Orford developed a roster of acts including Hoodoo Gurus, Models, Hunters & Collectors, Icehouse, Moving Pictures, Heaven, Dynamic Hepnotics, The Radiators, The Cockroaches, Machinations, Kids in the Kitchen, Electric Pandas, The Stems, Boom Crash Opera, Jenny Morris, Big Pig, The Hummingbirds, Paul Kelly, Jimmy Barnes, The Screaming Tribesmen, Ups and Downs and Do-Re-Mi.

==TPA==
In 1989 Orford left Harbour Premier to establish his own agency, Trading Post Agency (TPA). Their first act was Australian rock band Midnight Oil. Throughout the years the company, with Orford at the helm, TPA represented: Weddings Parties Anything, Tommy Emmanuel, Savage Garden, Men at Work, Killing Heidi, Grinspoon, Spiderbait, Falling Joys, Tall Tales and True, Clouds, Margaret Urlich, Directions in Groove, The Black Sorrows, The Screaming Jets, Kasey Chambers, Things of Stone and Wood, Grace Knight, InSurge, Wendy Matthews, The Living End, Primary, COG, Karnivool and Mammal, Shihad, Penny Flanagan, Weta and a number of international artists in Australia including; Adeva (USA), Hothouse Flowers (Ireland), Margaret Cho (USA) Crash Test Dummies (Canada), NoMeansNo (Canada), Jello Biafra Spoken Word (USA) and The Pursuit of Happiness (Canada). TPA booked world tours for; DIG, Karin Schaupp, and sold-out UK tours for Killing Heidi and Grinspoon.

From 2001–2003, Orford won 'Best Live Agent' at the Australian Live Music Awards three years in a row.

In July 1999, Orford was invited to be a part of the Commonwealth Government's Contemporary Music Touring Program sub-committee. The program allocated $1.05 million over three years to help develop viable touring opportunities for Australian musicians and increase audience access to Australian contemporary music.

In 2007, Orford managed the Across the Great Divide Tour that saw Powderfinger team up with Silverchair. The tour featured concerts in 26 towns across Australia and multiple shows in New Zealand, and sold out in Brisbane, Melbourne, Sydney. Adelaide, Wollongong, The Gold Coast, Newcastle and Perth.
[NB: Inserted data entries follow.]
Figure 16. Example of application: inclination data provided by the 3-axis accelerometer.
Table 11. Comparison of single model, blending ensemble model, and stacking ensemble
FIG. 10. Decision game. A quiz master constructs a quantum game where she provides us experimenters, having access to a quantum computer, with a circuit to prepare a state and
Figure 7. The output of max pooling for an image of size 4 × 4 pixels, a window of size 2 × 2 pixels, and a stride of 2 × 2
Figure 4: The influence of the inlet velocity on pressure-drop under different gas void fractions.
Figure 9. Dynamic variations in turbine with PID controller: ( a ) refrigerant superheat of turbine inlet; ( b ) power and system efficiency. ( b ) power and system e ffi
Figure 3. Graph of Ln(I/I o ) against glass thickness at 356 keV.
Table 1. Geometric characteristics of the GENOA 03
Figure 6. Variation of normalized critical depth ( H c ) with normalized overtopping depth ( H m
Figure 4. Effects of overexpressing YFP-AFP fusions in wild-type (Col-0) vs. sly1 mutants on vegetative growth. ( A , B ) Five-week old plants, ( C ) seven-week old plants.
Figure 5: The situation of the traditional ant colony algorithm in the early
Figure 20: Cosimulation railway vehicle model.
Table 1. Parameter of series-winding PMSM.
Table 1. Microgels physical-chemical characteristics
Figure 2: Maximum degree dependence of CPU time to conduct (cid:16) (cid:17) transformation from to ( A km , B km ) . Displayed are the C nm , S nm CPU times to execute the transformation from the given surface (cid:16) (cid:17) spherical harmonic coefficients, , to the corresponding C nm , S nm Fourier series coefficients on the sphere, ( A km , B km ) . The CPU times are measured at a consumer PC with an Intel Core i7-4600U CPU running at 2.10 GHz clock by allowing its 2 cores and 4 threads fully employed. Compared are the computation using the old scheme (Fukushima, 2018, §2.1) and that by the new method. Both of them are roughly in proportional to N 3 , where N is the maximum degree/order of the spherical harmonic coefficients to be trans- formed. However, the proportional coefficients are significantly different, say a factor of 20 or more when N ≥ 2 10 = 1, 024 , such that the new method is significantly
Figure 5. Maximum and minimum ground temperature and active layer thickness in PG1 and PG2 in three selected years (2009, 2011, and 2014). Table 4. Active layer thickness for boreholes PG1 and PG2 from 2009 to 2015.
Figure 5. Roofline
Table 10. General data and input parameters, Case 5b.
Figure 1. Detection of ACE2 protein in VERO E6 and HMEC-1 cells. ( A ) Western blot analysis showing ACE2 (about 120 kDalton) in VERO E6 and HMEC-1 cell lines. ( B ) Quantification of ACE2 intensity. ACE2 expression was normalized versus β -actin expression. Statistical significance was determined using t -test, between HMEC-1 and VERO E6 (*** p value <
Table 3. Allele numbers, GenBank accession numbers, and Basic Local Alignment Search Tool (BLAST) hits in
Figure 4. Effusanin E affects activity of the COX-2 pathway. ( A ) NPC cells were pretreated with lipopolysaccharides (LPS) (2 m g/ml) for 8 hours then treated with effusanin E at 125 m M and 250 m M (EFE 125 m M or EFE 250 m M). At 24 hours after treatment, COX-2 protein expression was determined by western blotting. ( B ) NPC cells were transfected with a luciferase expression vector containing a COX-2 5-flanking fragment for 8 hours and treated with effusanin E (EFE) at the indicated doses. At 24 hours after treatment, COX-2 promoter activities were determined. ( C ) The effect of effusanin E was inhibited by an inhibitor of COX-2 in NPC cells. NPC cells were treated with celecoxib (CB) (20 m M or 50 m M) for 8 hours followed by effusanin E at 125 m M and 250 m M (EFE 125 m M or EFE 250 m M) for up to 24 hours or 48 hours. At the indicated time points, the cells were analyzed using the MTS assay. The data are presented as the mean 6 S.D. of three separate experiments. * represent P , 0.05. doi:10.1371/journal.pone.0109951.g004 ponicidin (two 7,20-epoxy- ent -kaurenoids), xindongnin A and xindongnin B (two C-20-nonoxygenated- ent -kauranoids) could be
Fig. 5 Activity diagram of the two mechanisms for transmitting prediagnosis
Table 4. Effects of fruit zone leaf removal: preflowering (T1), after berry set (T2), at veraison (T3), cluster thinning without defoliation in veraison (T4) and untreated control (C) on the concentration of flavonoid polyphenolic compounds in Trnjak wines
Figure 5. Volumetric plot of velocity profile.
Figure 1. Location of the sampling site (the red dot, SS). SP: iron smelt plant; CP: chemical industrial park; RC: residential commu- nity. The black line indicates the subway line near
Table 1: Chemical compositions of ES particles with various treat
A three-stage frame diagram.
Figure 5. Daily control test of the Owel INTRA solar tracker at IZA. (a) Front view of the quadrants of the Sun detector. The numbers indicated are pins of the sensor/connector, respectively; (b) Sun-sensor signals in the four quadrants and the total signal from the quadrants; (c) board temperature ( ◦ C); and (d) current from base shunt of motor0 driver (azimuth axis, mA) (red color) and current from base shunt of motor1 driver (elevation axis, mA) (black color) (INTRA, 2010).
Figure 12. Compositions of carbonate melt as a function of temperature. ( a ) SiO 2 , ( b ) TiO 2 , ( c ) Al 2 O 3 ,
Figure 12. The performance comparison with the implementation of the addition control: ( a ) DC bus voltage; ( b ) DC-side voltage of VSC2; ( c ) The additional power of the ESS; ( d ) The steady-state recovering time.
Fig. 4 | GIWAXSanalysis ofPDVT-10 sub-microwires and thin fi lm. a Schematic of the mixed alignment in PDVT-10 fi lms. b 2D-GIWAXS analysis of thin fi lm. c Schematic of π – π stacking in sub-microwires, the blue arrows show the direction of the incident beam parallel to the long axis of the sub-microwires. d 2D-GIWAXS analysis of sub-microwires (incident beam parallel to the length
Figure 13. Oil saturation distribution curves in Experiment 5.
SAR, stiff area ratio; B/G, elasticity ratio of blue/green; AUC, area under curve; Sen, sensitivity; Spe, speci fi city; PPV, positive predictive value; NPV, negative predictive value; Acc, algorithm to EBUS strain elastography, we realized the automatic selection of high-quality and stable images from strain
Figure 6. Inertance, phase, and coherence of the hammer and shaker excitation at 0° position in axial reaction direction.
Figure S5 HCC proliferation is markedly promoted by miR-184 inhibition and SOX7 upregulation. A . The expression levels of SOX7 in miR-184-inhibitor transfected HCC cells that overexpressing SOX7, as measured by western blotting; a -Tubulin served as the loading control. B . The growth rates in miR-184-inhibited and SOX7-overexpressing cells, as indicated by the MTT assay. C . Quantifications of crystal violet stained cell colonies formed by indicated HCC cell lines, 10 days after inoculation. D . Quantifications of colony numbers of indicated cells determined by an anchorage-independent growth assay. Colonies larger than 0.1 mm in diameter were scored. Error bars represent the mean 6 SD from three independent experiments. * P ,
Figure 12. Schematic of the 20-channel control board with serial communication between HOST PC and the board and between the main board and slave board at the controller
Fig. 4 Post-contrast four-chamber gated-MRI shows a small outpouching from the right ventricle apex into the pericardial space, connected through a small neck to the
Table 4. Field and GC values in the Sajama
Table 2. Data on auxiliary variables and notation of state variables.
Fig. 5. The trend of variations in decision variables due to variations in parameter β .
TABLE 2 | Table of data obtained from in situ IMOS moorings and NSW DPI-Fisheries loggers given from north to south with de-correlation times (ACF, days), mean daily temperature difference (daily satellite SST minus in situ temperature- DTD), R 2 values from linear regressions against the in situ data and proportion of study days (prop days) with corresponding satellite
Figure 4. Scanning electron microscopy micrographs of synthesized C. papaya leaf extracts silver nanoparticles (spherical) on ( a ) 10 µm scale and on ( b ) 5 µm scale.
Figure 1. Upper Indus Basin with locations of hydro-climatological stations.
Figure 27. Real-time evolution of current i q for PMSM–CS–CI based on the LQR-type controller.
In 2010, Silverchair and Grinspoon headlined 5 Groovin' The Moo one-day events, and propelled this regional touring festival to national touring festival. In 2017, NWA activated milestone event tours for: Spiderbait (Ivy & The Big Apples), Grinspoon (Guide To Better Living) and Tina Arena (Innocence to Understanding - 40th Anniversary Tour), and all became the highest selling national tours for each of these Artists to date.

==New World Artists==
Orford is Executive Director at Australian booking agency, New World Artists. New World Artists is an independent booking agency.

New World Artist roster includes: Allday, Australian Rock Collective, Tina Arena, Grinspoon, Mallrat, The Potbelleez, Rockwiz Live, Silverchair, Slumberjack, Sarah Mcleod, Sneaky Sound System, Spiderbait, Darren Middleton, Urthboy and The Superjesus.

In 2018, Orford designed the 14 date Australian capital city ‘Chemical Hearts Tour 2019' for Grinspoon, in association with promoter TEG.

In 2018, Orford established the inaugural Spring Loaded Festival in June 2019, This success immediately enabled another two Spring Loaded Festivals for mid 2020 with headliner Grinspoon adding the Sydney edition, at Royal Randwick Lawns. Additional editions are planned in more States for when mass gatherings are allowed. NSW and QLD events are postponed to November 2020 or later due to Covid 19 restrictions.

In September 2019 Orford signed The Butterfly Effect for global representation and secured a return to Festival stages on Good Things in Melbourne, Sydney and hometown, Brisbane.

In November 2019, Orford moderated the Hypothetically Live Panel at Australian Music Week Conference. He also recommended Silverchair manager John Watson and Ken West (Big Day Out), to Bob Lefsetz as subjects to interview for his Podcast, The Lefsetz Letter.

In January 2020, Orford signed the 12 -18 piece funk collective, The Regime. Under Orford's representation The Regime played Big Gay Day 2020 and were booked for Byron Bay Bluesfest 2020.